▶ **Exercise description**: In the dog chew thread, copy word for word the passage that begins at the words "Neither Javi or" and ends after "way they're dried]....".
*** Source text Section Begins ***
Sandi, I think the issue you are having is that the bully sticks you are getting are smoked. When i 1st got these for my dogs, the smell was making us sick & i said i wouldnt get anymore. But after some research I didnt realize they had flavored ones because they dont really say it but you can get 'natural' ones that dont smell at all. I get the Free Range brand all natural ones. Just an FYI.
My Jax is a serious chewer. I have to have several kinds of chew things all over the house so he doesnt get into trouble. But bully sticks are the favorite. I have never had an animal who liked kongs or nylabones. I dont like giving anything artificial if i can help it. I just hope this chew phase doesnt last long.
Has anyone heard of a chew thats called Antlerz? They are actual antlers that have shed from deer. I thought that looked interesting.


----------



## arlene (Jul 28, 2007)

LuvMyHavanese said:


> Has anyone heard of a chew thats called Antlerz? They are actual antlers that have shed from deer. I thought that looked interesting.


Neither Javi or Phoebe are big chewers - they do like flossies and bully sticks - can't even get them to look at Pearly Whites. I tried Antlerz - they didn't like them. I tried Rabbit ears a while ago - Phoebe chewed on it for a while but Javi just walked away.

I made the oven jerky that was posted on another thread and they absolutely loved it. It was a different consistency than the store bought jerky (which I will never buy again) but it was a big hit. If you make jerky in a dehydrator, does it turn out more like the packaged stuff?

Arlene


----------



## TnTWalter (May 9, 2007)

Here's more info than you probably wanted to know about the bully stick...found interesting as to why some smell [depends on way they're dried]....
*** Source text Section Ends ***
*** Record set Section Begins ***
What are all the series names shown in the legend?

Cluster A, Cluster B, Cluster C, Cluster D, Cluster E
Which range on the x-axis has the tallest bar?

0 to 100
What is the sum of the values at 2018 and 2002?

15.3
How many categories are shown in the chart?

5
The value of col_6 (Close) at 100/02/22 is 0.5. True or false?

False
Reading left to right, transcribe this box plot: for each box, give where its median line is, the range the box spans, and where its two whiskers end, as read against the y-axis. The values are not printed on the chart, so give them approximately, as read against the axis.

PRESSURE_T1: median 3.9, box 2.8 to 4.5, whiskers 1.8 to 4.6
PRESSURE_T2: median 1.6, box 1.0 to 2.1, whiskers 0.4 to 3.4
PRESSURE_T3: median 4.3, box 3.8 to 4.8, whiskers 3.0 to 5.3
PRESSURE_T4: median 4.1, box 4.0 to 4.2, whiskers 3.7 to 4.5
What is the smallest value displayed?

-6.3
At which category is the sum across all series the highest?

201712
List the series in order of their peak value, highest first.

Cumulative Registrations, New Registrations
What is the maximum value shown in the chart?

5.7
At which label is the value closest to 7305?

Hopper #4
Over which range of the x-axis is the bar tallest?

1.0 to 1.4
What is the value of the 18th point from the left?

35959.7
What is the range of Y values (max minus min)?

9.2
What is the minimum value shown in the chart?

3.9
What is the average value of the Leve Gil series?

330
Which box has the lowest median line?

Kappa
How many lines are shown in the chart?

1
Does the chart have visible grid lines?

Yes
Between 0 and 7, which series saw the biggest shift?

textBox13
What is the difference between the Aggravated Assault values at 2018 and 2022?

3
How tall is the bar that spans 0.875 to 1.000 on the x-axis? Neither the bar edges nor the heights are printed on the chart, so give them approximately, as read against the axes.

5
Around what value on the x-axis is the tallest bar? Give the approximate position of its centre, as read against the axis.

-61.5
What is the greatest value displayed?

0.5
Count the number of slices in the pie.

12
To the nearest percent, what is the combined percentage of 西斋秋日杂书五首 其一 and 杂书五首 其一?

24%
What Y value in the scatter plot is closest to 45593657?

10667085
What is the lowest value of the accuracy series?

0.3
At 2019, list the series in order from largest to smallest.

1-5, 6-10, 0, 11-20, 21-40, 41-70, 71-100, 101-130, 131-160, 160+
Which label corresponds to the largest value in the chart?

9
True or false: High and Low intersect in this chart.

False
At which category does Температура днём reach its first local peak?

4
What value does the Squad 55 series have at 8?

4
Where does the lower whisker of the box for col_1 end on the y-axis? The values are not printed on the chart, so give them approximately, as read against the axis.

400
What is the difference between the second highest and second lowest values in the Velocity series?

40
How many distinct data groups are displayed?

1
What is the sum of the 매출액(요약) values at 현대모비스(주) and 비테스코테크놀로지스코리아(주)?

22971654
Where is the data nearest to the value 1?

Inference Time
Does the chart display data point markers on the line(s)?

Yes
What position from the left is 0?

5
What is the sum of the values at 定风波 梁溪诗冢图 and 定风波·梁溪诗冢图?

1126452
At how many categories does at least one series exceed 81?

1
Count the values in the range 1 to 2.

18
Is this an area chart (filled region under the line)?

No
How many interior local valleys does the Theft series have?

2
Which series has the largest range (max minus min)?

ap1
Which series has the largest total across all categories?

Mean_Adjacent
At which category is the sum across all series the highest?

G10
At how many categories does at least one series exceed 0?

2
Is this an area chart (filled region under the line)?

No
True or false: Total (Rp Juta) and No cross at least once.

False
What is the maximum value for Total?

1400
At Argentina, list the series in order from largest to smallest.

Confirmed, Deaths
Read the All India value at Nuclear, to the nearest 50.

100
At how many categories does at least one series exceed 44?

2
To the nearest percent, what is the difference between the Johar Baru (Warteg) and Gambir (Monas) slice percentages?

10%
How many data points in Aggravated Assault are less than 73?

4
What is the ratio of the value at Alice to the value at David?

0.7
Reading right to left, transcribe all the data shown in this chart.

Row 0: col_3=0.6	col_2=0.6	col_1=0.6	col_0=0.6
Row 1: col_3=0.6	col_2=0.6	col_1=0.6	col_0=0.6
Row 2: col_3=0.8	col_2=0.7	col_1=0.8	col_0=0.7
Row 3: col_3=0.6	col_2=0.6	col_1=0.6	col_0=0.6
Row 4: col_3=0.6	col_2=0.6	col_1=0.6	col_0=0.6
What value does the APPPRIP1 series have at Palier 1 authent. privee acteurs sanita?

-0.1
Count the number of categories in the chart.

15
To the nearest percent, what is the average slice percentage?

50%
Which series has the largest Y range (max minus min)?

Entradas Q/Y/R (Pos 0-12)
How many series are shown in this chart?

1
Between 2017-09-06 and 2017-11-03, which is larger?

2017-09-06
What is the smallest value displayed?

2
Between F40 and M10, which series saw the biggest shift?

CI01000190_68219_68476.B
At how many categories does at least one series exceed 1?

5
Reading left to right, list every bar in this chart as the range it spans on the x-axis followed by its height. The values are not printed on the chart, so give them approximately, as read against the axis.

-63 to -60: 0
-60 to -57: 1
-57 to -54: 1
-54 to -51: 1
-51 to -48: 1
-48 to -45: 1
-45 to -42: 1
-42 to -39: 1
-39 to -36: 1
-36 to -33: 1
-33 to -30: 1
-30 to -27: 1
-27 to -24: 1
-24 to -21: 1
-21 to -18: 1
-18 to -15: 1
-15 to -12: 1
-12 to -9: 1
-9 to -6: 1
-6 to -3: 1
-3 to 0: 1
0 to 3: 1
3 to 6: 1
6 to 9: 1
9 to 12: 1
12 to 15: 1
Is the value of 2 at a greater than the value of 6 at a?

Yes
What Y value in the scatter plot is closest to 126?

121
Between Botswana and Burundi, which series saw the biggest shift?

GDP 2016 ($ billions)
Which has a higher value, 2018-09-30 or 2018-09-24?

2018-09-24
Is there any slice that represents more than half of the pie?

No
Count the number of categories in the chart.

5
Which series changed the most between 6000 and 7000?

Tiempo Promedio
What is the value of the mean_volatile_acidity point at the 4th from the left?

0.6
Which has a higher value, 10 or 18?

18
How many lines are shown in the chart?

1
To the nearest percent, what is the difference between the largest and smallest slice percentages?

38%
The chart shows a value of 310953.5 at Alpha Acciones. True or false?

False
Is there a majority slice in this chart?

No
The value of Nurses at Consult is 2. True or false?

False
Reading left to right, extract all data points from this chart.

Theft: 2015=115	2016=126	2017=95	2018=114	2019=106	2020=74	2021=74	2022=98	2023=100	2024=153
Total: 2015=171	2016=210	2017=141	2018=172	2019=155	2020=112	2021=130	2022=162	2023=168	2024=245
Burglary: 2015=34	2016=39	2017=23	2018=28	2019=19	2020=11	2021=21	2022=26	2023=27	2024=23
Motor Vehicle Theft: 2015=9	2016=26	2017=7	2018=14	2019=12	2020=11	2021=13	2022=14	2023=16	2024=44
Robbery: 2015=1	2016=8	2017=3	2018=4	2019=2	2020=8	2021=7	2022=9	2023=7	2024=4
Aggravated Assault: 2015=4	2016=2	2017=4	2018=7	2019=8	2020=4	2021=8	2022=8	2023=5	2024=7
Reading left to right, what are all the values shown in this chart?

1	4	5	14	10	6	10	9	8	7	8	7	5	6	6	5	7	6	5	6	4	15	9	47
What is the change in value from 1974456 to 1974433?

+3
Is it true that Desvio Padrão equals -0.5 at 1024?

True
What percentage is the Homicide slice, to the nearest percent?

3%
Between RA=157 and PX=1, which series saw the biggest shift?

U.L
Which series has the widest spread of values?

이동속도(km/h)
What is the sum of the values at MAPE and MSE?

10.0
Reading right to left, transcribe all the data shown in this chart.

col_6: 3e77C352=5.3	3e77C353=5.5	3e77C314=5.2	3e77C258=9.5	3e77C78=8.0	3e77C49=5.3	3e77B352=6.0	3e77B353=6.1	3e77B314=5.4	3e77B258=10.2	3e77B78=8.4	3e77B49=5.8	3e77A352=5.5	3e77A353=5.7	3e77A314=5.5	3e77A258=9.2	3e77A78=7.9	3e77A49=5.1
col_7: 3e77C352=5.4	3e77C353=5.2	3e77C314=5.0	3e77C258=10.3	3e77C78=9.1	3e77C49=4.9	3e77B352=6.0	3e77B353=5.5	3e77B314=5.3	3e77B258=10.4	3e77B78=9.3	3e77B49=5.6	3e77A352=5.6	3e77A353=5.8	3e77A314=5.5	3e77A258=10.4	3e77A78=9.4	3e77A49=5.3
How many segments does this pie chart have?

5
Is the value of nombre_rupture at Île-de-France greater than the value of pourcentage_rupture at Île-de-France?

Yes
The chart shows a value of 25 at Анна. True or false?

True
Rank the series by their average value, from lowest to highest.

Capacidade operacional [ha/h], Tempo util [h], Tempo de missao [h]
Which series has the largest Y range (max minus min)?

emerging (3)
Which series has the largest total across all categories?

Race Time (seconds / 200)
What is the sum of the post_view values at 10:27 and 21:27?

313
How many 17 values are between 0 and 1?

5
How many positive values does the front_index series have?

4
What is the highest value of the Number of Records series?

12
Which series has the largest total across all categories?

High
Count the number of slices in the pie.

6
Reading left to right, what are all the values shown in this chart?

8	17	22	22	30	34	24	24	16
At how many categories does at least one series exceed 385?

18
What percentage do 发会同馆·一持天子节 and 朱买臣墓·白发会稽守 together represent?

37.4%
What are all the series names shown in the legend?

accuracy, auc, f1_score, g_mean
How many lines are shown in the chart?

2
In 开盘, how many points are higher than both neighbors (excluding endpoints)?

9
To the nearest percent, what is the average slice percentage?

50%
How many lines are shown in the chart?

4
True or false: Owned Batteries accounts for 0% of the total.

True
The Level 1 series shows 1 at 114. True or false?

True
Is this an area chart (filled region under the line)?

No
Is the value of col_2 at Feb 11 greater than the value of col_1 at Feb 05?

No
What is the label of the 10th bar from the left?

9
*** Record set Section Ends ***
▶ **Task answer**:
Neither Javi or Phoebe are big chewers - they do like flossies and bully sticks - can't even get them to look at Pearly Whites. I tried Antlerz - they didn't like them. I tried Rabbit ears a while ago - Phoebe chewed on it for a while but Javi just walked away.

I made the oven jerky that was posted on another thread and they absolutely loved it. It was a different consistency than the store bought jerky (which I will never buy again) but it was a big hit. If you make jerky in a dehydrator, does it turn out more like the packaged stuff?

Arlene


----------



## TnTWalter (May 9, 2007)

Here's more info than you probably wanted to know about the bully stick...found interesting as to why some smell [depends on way they're dried]....